Minimal surfaces and the new main inequality (Q6562479)

Let \(S\) be a Riemann surface and let \(\phi_1,\ldots, \phi_n\) be integrable holomorphic quadratic differentials on \(S\) whose sum is zero, and \(f_1, \ldots, f_n : S\to S'\) mutually homotopic quasiconformal maps to another Riemann surface with Beltrami forms \(\mu_1,\ldots, \mu_n\). The ``new main inequality'' holds if\N\[\N\mathrm{Re} \sum_{i=1}^{n}\int_S\phi_i.\frac{\mu_i}{1-\vert\mu_i\vert^2} \leq \sum_{i=1}^{n}\int_S\vert \phi \vert. \frac{\vert\mu_i\vert^2}{1-\vert\mu_i\vert^2} .\N\]\NThis was introduced by the first author as a tool to study minimal surfaces in products of hyperbolic surfaces in [Bull. Lond. Math. Soc. 53, No. 4, 1196--1204 (2021; Zbl 1478.53070); Geom. Funct. Anal. 32, No. 1, 31--52 (2022; Zbl 1492.53081)]. In the paper under review, the authors use the new main inequality as a minimizing criterion for minimal maps into products of \(\mathbb{R}\)-trees.

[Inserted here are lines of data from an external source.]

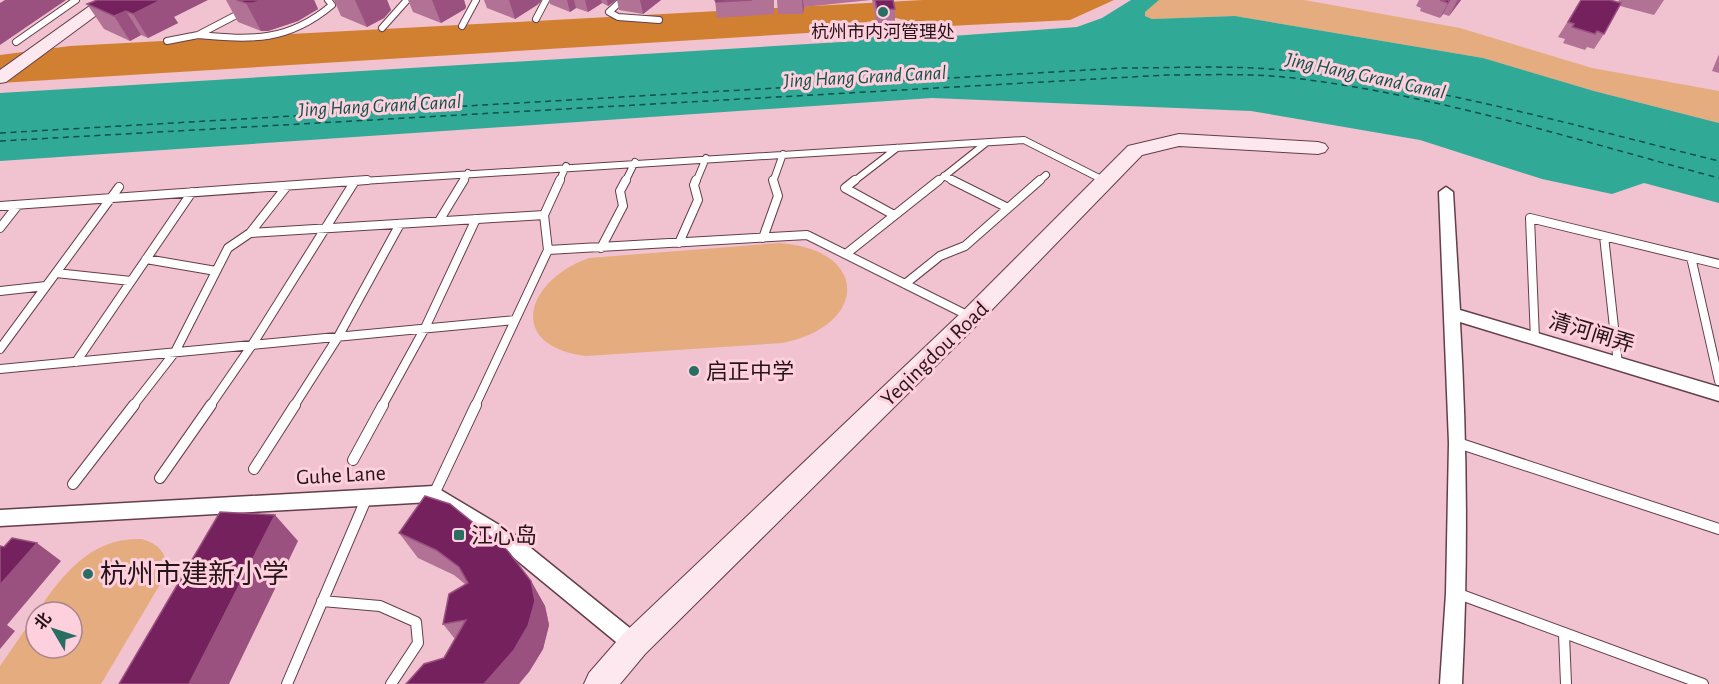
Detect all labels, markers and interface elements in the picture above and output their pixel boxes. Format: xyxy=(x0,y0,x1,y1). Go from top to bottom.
marker: 杭州市内河管理处 xyxy=(876,5,890,19)
place label: 杭州市内河管理处 xyxy=(811,22,955,42)
water label: Jing Hang Grand Canal xyxy=(1283,49,1448,103)
water label: Jing Hang Grand Canal xyxy=(782,63,947,91)
water label: Jing Hang Grand Canal xyxy=(297,92,462,120)
street label: Yeqingdou Road xyxy=(877,297,993,410)
street label: 清河闸弄 xyxy=(1546,309,1637,356)
place label: 启正中学 xyxy=(706,360,794,383)
marker: 启正中学 xyxy=(687,364,701,378)
street label: Guhe Lane xyxy=(296,462,386,488)
place label: 江心岛 xyxy=(471,524,537,547)
marker: 江心岛 xyxy=(452,528,466,542)
place label: 杭州市建新小学 xyxy=(100,559,289,588)
marker: 杭州市建新小学 xyxy=(81,567,95,581)
north arrow xyxy=(24,600,84,660)
text: 北 xyxy=(31,609,54,632)

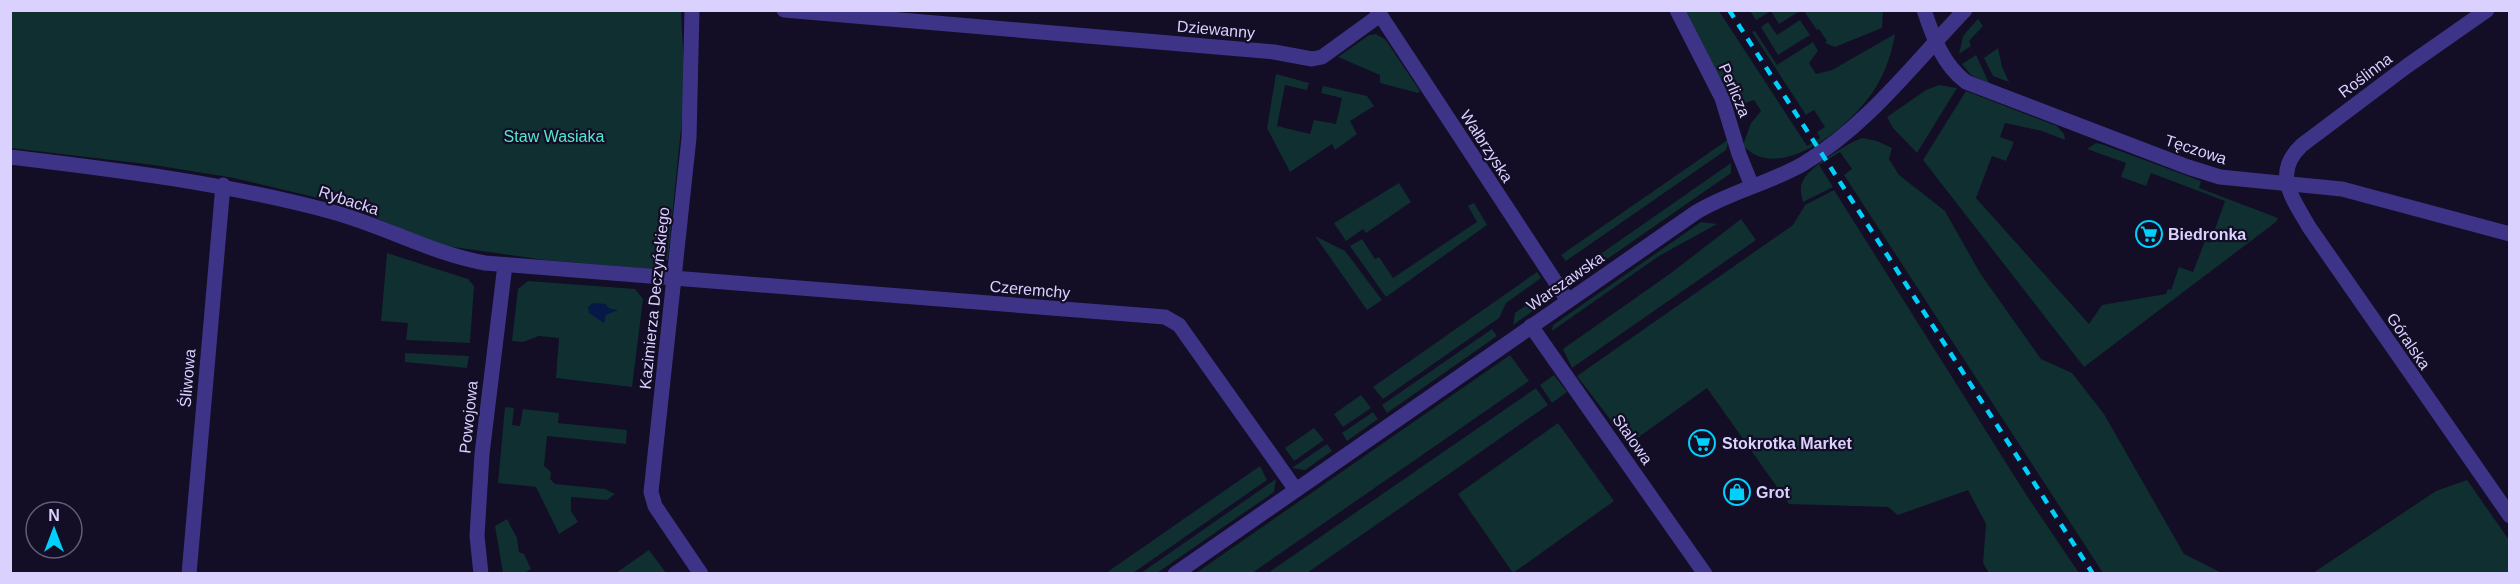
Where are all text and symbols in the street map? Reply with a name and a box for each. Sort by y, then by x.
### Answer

The infinitesimal version of the new main inequality is established as a stability criterion for minimal maps to \(\mathbb{R}^n\). The authors also develop a new perspective on destabilizing minimal surfaces in \(\mathbb{R}^n\). As an application, they give a new proof of the instability of some classical minimal surfaces, including the most well known unstable minimal surface, namely the Enneper surface.